À l’analyse, il s’avère en l’occurrence que le mouvement Boko Haram est un révélateur du politique : non parce
qu’il est porteur d’un projet de société islamique, mais parce qu’il catalyse les angoisses d’une nation inachevée
et dévoile les intrigues d’un pouvoir mal légitimé. Si l’on veut bien admettre que la radicalisation de l’Islam ne se
limite pas à des attentats terroristes, il est en revanche difficile de savoir en quoi la secte serait plus extrémiste, plus
fanatique et plus mortifère que d’autres révoltes comme le soulèvement Maitatsine à Kano en 1980. La capacité
de Boko Haram à développer des ramifications internationales et à interférer dans les affaires gouvernementales
n’est pas exceptionnelle en soi.

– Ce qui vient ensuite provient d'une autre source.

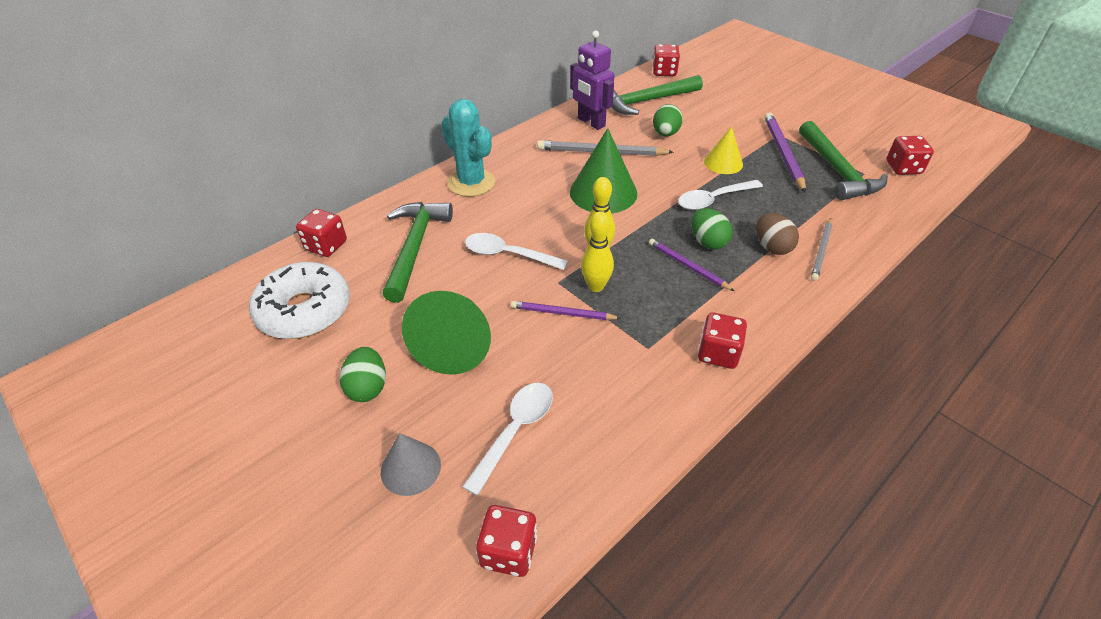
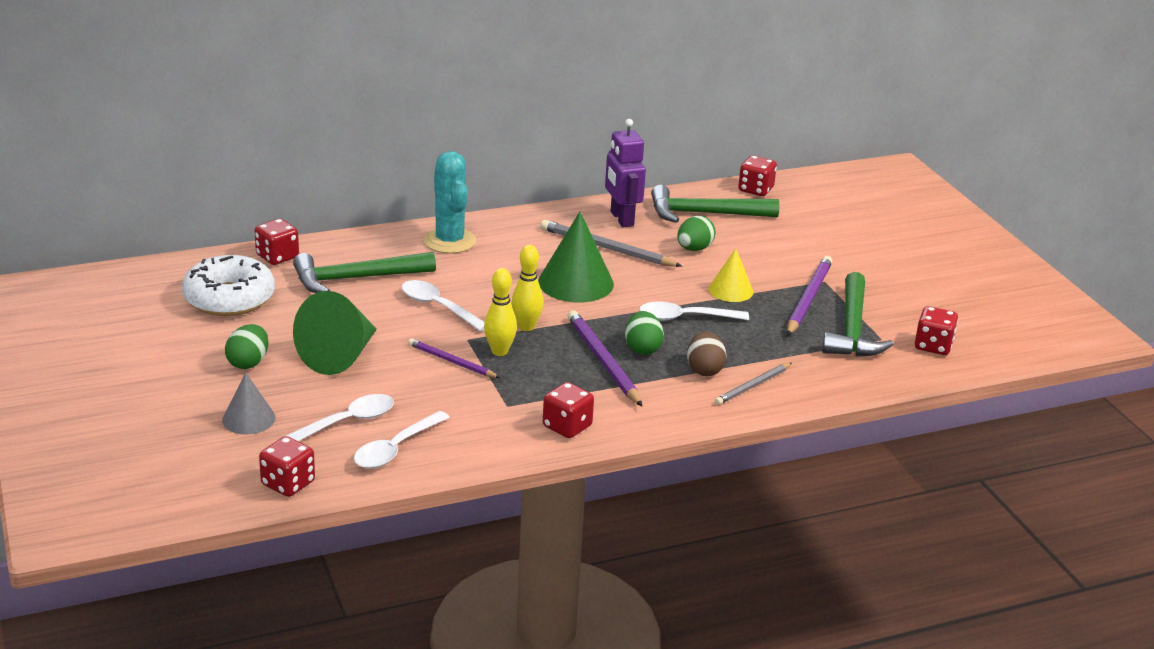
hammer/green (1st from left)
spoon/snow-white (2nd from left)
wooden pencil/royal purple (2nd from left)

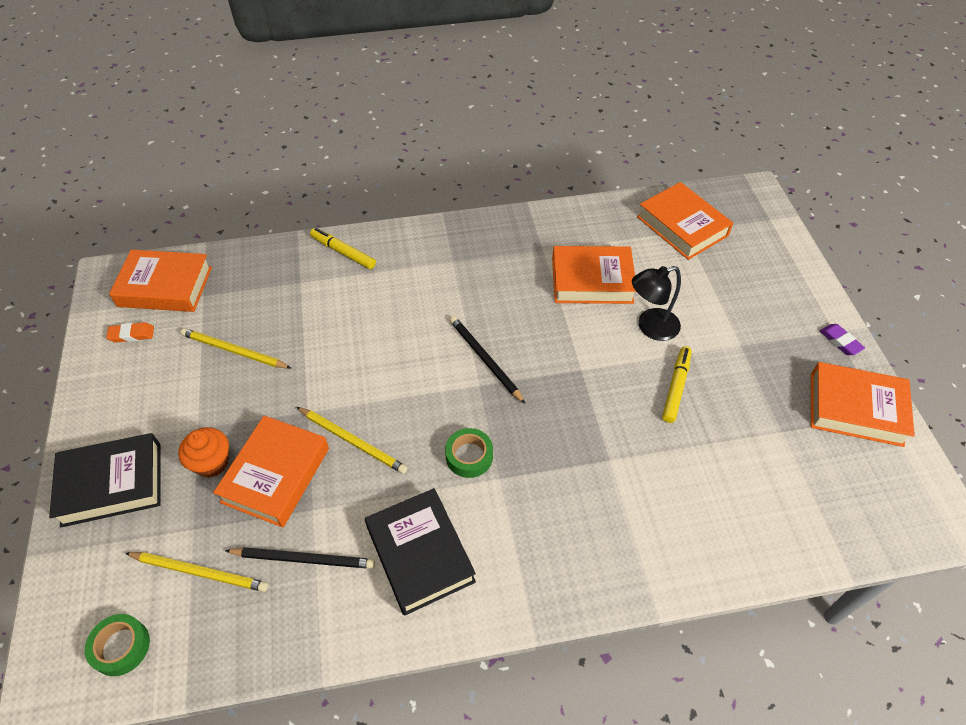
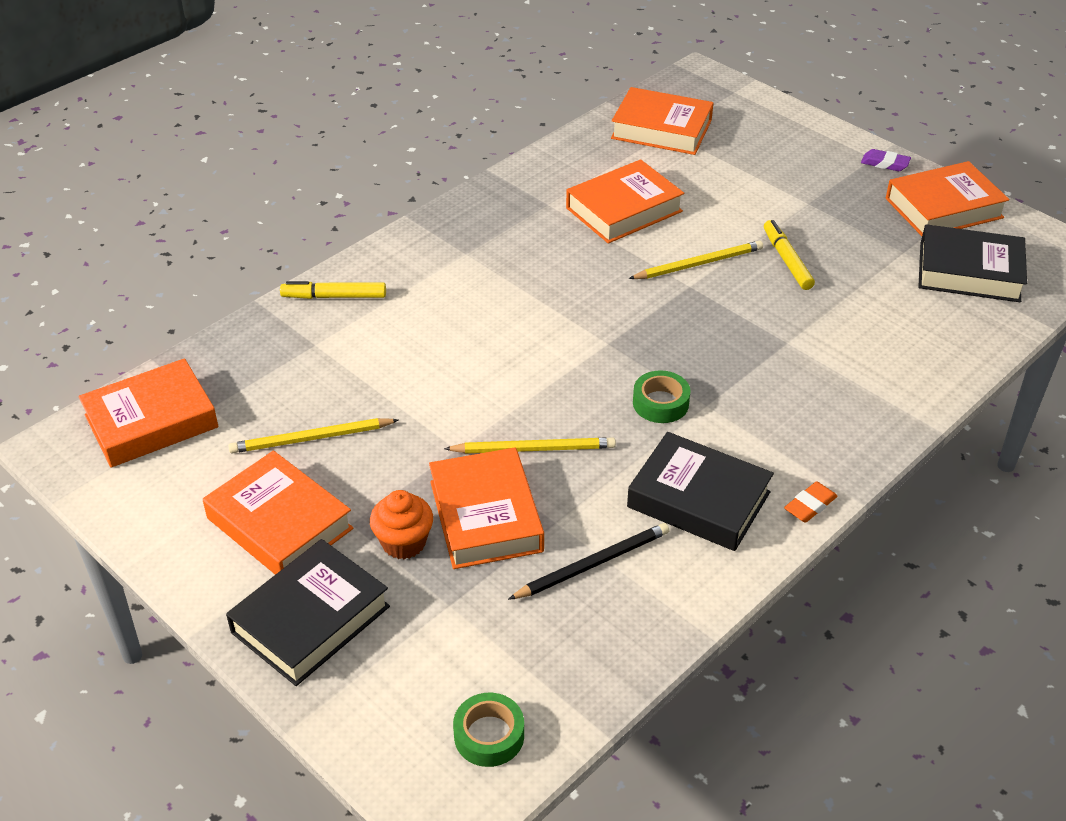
book/orange-coloured (2nd from left)
wooden pencil/golden (3rd from left)
gum eraser/orange-coloured
book/ebony (3rd from left)
wooden pencil/ebony (2nd from left in the first image)
reading lamp/ebony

Loin des clichés sur un prétendu choc des civilisations entre le Nord et le Sud, la
singularité de la secte au Nigeria s’apprécie d’abord au regard de son recours à des attentats-suicides. Or la dérive
terroriste de Boko Haram doit beaucoup à la brutalité de la répression des forces de l’ordre, et pas seulement à
des contacts plus ou moins avérés et réguliers avec une mouvance jihadiste internationale.